The church cannot afford to retreat or to be frightened by this increasing pressure. Some murmur that the church must focus on faith and leave social action to others. Some want to focus on institution building. An influential section wants to stress its “nationalistic” credentials to save themselves from the right-wing Hindutva element. Hopefully, this is not the majority opinion.

The church cannot retreat. A strong spine is visible in all denominations of the church. The recent mass movement which the church supported in Tamil Nadu is an indication of this. Following Valsa’s spirit are the bishop and priests who participated in the movement against an ill-conceived nuclear power plant in Kudankulam together with villagers of Idindakarai.

The church will get courage from the luminescence of her sacrifice and go deeper into the territories of human rights still uncharted – obeying the demands of caritas in veritate, charity, love in truth, underpinning the social teachings of the church.

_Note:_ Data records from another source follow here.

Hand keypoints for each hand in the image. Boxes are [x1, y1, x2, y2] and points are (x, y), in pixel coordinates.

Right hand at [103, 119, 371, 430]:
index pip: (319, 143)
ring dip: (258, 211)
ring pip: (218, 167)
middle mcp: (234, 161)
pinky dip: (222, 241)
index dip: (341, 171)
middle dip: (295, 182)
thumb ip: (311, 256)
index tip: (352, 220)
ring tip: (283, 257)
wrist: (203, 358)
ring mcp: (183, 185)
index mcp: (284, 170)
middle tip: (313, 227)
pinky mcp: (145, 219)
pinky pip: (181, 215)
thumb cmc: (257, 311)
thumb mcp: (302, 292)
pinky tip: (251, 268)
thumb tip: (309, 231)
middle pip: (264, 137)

Sister Valsa John was laid to rest in the Christian cemetery at Dudhani, in Dumka district, on November 17 after a mass at St Paul’s Cathedral. About 600 to 700 people were present for the funeral, 200 of whom were from the village of Pachwara where she lived.

Valsa, the second child of her parents, was born on March 19, 1958 in Vazhakkala, a village in Edappally taluka in Kerala’s Ernakulam district. A good student, she went on to become a teacher in her home town’s St Pius School. But her life still felt unfulfilled and one day Valsa decided she would live and work for the poor and exploited people of our country. She approached the Sisters of Charity of Jesus and Mary who had a convent in her village, joined them and asked to be allowed to work in the hinterland. She was assigned to Jharkhand’s Palamu district. In 1993 she moved to Sahibganj district and worked with the Jesuit fathers at Koderma. She was transferred to the Jiyapani mission in 1995. She came to Pachwara in 1998 in the midst of important developments – the issue of rights over the coal in that mineral-rich region.

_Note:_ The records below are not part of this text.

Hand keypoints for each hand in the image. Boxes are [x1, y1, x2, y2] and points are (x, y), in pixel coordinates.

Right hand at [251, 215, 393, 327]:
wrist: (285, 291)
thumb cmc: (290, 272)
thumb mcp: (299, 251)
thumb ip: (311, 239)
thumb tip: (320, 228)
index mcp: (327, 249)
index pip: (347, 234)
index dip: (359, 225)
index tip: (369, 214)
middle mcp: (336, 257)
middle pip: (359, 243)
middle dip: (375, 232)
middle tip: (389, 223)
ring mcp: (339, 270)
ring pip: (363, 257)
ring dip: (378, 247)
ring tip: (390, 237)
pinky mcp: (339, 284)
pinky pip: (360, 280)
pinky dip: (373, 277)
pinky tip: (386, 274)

The district has large reserves of good quality coal whose main users are now the Punjab State Electricity Board (PSEB) and the private sector Eastern Minerals and Trading Agency (EMTA) – collectively called the Panem Coal Mines Limited. Pachwara Central Block was allotted to the PSEB for captive mining of coal to be supplied on an exclusive basis to its own power plants together with EMTA.

The people knew that elsewhere in Santhal Pargana, collieries had displaced and decimated tribals and most of the promises of rehabilitation remained on paper. Sr Valsa John also knew this. Her leadership of the sustained resistance of the people forced the PSEB to work out a rehabilitation package which included monetary compensation, employment against land in exceptional circumstances only to fill vacancies, jobs for one member of each family that had lost three or more acres of land. She was jailed in 2007 for protesting against the forcible acquisition of tribal lands but eventually helped forge a more comprehensive agreement assuring alternate land, employment, a health centre and free education for the children. The company agreed to fill in the pits of the opencast mines and give back the land to the people. It agreed to crop compensation. Patently, there were many who had been angered by these developments. It appears that they bided their time until the night of November 15.

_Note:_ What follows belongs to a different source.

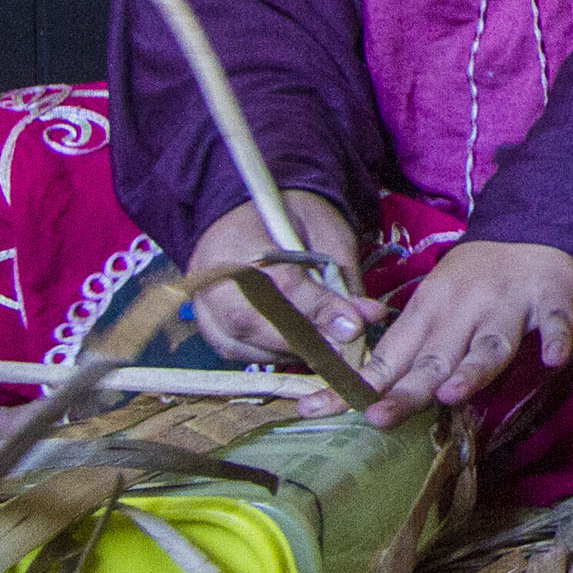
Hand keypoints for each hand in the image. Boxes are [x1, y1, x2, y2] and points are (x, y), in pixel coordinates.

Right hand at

For civil society, Sr Valsa’s murder is also part of another chain. Three other social activists have been killed this year. Among them are 2002 riot witness and Right to Information activist Nadeem Sayed of Gujarat, environmental activist Shehla Masood of Bhopal and social activist Niyamat Ansari of Jharkhand. India’s civil society has been demanding new legislation to protect activists who have received threats after filing petitions demanding crucial information affecting the livelihoods of local communities. This demand must be addressed today.

(Dr John Dayal is a member of the National Integration Council and secretary general of the All India Christian Council.)